# Your task:
The entries are to be repeated verbatim, with nothing left out.
---------- Information ----------
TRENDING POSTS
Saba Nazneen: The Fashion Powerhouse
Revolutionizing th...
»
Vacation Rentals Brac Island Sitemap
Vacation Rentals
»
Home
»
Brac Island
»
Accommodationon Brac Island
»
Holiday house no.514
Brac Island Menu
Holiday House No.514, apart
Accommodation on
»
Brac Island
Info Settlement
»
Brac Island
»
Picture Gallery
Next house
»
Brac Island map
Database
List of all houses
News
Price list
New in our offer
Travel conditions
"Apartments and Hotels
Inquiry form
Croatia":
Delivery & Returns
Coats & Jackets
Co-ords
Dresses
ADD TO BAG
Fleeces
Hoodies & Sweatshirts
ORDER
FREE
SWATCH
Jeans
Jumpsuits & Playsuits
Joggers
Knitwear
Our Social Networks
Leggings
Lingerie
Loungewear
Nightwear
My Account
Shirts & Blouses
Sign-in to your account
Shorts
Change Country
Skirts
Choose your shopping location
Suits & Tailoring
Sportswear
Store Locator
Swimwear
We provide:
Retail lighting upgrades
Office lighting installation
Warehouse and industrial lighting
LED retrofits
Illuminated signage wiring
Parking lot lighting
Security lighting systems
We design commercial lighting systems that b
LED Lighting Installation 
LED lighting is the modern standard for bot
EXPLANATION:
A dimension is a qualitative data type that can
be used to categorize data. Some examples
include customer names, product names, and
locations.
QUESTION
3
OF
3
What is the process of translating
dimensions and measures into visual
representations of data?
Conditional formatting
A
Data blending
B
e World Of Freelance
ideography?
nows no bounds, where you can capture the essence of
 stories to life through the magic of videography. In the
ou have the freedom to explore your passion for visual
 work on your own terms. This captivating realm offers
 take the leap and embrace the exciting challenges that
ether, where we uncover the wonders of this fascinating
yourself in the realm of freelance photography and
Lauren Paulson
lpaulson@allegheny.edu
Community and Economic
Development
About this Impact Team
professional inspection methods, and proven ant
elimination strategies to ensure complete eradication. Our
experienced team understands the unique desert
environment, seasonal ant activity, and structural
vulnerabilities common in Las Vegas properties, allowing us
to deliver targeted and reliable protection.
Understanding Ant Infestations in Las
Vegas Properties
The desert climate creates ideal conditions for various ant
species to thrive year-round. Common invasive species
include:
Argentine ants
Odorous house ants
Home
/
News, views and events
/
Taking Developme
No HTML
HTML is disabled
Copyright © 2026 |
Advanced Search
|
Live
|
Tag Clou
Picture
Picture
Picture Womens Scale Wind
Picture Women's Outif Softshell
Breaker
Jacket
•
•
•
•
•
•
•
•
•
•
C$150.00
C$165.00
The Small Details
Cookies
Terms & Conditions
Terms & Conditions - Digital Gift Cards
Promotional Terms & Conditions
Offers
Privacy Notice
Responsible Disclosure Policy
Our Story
----------
# Response below:
TRENDING POSTS
Saba Nazneen: The Fashion Powerhouse
Revolutionizing th...
»
Vacation Rentals Brac Island Sitemap
Vacation Rentals
»
Home
»
Brac Island
»
Accommodationon Brac Island
»
Holiday house no.514
Brac Island Menu
Holiday House No.514, apart
Accommodation on
»
Brac Island
Info Settlement
»
Brac Island
»
Picture Gallery
Next house
»
Brac Island map
Database
List of all houses
News
Price list
New in our offer
Travel conditions
"Apartments and Hotels
Inquiry form
Croatia":
Delivery & Returns
Coats & Jackets
Co-ords
Dresses
ADD TO BAG
Fleeces
Hoodies & Sweatshirts
ORDER
FREE
SWATCH
Jeans
Jumpsuits & Playsuits
Joggers
Knitwear
Our Social Networks
Leggings
Lingerie
Loungewear
Nightwear
My Account
Shirts & Blouses
Sign-in to your account
Shorts
Change Country
Skirts
Choose your shopping location
Suits & Tailoring
Sportswear
Store Locator
Swimwear
We provide:
Retail lighting upgrades
Office lighting installation
Warehouse and industrial lighting
LED retrofits
Illuminated signage wiring
Parking lot lighting
Security lighting systems
We design commercial lighting systems that b
LED Lighting Installation 
LED lighting is the modern standard for bot
EXPLANATION:
A dimension is a qualitative data type that can
be used to categorize data. Some examples
include customer names, product names, and
locations.
QUESTION
3
OF
3
What is the process of translating
dimensions and measures into visual
representations of data?
Conditional formatting
A
Data blending
B
e World Of Freelance
ideography?
nows no bounds, where you can capture the essence of
 stories to life through the magic of videography. In the
ou have the freedom to explore your passion for visual
 work on your own terms. This captivating realm offers
 take the leap and embrace the exciting challenges that
ether, where we uncover the wonders of this fascinating
yourself in the realm of freelance photography and
Lauren Paulson
lpaulson@allegheny.edu
Community and Economic
Development
About this Impact Team
professional inspection methods, and proven ant
elimination strategies to ensure complete eradication. Our
experienced team understands the unique desert
environment, seasonal ant activity, and structural
vulnerabilities common in Las Vegas properties, allowing us
to deliver targeted and reliable protection.
Understanding Ant Infestations in Las
Vegas Properties
The desert climate creates ideal conditions for various ant
species to thrive year-round. Common invasive species
include:
Argentine ants
Odorous house ants
Home
/
News, views and events
/
Taking Developme
No HTML
HTML is disabled
Copyright © 2026 |
Advanced Search
|
Live
|
Tag Clou
Picture
Picture
Picture Womens Scale Wind
Picture Women's Outif Softshell
Breaker
Jacket
•
•
•
•
•
•
•
•
•
•
C$150.00
C$165.00
The Small Details
Cookies
Terms & Conditions
Terms & Conditions - Digital Gift Cards
Promotional Terms & Conditions
Offers
Privacy Notice
Responsible Disclosure Policy
Our Story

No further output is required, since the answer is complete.